Embora o custo para produzir metais preciosos tenha aumentado na última década, a prata foi a mais impactada em comparação com seu preço de mercado. Assim, a indústria primária de mineração de prata está experimentando margens de lucro muito mais baixas do que a indústria primária de mineração de ouro. Isso agora sugere que o PREÇO DE PISO da prata aumentou para o nível de US$ 20. O custo combinado dos 2 principais produtores de prata foi de US$ 20,78 com base no preço à vista de US$ 24,28. Assim, a margem de lucro foi de 14,4%. O custo combinado dos 2 principais produtores de ouro foi de US$ 1.212 com base no preço à vista de US$ 1.796. Os principais mineradores de ouro tiveram uma margem de lucro de 32,5%, mais que o dobro dos mineradores de prata. Independentemente disso, podemos ver claramente que, no final de 2021, os principais mineradores de prata estavam obtendo muito menos lucro do que os principais mineradores de ouro. Isso significa que o preço mínimo de prata subiu para o nível de US$ 20 a US$ 21, com base no preço do petróleo de US$ 77 no quarto trimestre de 2021 versus US$ 94 no primeiro trimestre de 2022. O preço do petróleo fechou em 22% em um trimestre, sugerindo que o custo de produção ouro e prata subiram. Com o preço spot atual da prata em US$ 24,82 e o custo estimado do quarto trimestre de 2021 em US$ 20,72, isso seria uma margem de lucro de 20%. No entanto, o custo de produção de prata provavelmente aumentou para pelo menos US $ 22 por onça, sugerindo apenas uma margem de lucro de 13%. Assim, podemos ver claramente que não há muita margem para o lucro dos mineradores de prata. Se você não tiver NADA em METAIS PRECIOSOS, é aconselhável iniciar comprando uma certa quantia a cada mês ou período de tempo.

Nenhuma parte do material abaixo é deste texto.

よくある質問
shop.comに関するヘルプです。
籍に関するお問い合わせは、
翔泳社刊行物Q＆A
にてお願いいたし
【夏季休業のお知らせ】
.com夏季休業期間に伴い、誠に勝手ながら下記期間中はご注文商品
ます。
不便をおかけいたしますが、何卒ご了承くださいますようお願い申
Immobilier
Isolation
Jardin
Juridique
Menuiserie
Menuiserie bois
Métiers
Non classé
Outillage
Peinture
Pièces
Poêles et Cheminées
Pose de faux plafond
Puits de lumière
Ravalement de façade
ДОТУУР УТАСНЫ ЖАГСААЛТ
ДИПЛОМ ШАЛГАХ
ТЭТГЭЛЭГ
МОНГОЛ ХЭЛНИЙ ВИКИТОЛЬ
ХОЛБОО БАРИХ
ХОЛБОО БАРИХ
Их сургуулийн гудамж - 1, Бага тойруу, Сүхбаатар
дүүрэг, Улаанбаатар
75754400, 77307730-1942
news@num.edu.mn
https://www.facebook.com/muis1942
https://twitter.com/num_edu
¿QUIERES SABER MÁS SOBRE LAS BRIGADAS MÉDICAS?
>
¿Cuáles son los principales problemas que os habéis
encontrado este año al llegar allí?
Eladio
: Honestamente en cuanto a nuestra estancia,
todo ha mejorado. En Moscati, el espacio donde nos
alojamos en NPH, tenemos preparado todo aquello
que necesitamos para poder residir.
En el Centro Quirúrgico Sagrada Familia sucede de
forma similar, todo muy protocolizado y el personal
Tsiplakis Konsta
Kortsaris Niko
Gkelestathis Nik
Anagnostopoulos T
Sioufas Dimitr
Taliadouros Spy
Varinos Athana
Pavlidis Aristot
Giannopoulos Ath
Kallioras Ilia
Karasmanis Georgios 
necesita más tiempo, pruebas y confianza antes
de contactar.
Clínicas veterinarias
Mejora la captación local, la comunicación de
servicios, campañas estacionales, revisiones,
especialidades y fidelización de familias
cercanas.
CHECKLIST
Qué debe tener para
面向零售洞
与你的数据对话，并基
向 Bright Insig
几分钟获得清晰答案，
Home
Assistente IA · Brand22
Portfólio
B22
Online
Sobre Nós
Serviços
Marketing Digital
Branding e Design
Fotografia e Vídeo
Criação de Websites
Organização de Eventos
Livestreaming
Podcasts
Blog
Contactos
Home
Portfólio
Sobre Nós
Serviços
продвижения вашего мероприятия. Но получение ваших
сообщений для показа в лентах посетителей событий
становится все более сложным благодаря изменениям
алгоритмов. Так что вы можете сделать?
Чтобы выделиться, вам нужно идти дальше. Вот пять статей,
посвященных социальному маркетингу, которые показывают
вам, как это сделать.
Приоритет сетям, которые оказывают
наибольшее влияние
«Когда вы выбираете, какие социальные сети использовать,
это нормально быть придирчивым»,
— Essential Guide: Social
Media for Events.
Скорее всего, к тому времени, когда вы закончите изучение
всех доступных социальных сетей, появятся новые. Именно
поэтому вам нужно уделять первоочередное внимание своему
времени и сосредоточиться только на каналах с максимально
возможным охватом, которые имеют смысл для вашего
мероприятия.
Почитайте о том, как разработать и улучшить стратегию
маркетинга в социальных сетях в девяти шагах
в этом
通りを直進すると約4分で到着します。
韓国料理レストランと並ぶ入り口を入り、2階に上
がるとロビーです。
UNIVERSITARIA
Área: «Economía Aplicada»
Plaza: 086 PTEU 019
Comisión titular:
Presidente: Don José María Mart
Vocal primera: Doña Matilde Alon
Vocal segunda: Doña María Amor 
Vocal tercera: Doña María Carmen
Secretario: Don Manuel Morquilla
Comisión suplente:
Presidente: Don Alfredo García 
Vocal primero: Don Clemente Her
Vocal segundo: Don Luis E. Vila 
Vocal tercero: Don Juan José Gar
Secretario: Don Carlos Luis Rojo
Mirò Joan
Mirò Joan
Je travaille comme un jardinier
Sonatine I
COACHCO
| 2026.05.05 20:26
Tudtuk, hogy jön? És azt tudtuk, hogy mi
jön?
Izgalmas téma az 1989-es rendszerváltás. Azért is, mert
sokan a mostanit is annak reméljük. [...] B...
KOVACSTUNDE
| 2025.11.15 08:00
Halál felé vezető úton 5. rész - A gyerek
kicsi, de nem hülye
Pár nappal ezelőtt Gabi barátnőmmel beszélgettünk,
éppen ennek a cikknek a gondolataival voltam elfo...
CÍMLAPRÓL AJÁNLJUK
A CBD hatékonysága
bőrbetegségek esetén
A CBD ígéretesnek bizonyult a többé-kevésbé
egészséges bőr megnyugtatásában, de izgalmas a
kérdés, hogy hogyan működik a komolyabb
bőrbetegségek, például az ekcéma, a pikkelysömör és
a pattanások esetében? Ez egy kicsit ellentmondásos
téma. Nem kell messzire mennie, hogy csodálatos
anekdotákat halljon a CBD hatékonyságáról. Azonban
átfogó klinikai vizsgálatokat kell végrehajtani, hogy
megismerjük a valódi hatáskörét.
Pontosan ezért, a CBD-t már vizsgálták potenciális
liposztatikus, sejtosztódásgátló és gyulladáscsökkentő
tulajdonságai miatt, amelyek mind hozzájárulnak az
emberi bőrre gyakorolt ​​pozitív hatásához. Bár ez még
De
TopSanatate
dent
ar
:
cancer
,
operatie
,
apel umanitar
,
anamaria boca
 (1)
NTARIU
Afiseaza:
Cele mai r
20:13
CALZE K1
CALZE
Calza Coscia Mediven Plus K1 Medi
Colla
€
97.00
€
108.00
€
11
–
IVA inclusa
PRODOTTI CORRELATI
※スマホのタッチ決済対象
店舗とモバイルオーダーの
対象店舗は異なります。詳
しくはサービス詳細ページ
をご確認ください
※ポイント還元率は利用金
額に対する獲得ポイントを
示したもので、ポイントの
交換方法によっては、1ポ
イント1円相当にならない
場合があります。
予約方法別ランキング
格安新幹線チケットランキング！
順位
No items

Embora possamos ver preços mais baixos durante a desaceleração econômica, também podemos ver mais investidores de metais preciosos exigindo ainda mais produtos… aumentando ainda mais os prêmios pelo metal físico. (fonte)

A mídia de massa já está noticiando: “proteção com ouro, prata e commodities”

Ao InfoMoney, Jim Rogers, ex-sócio de George Soros diz que fim da guerra na Ucrânia dará respiro, mas cenário negativo pode se instalar ainda neste ano ou no próximo.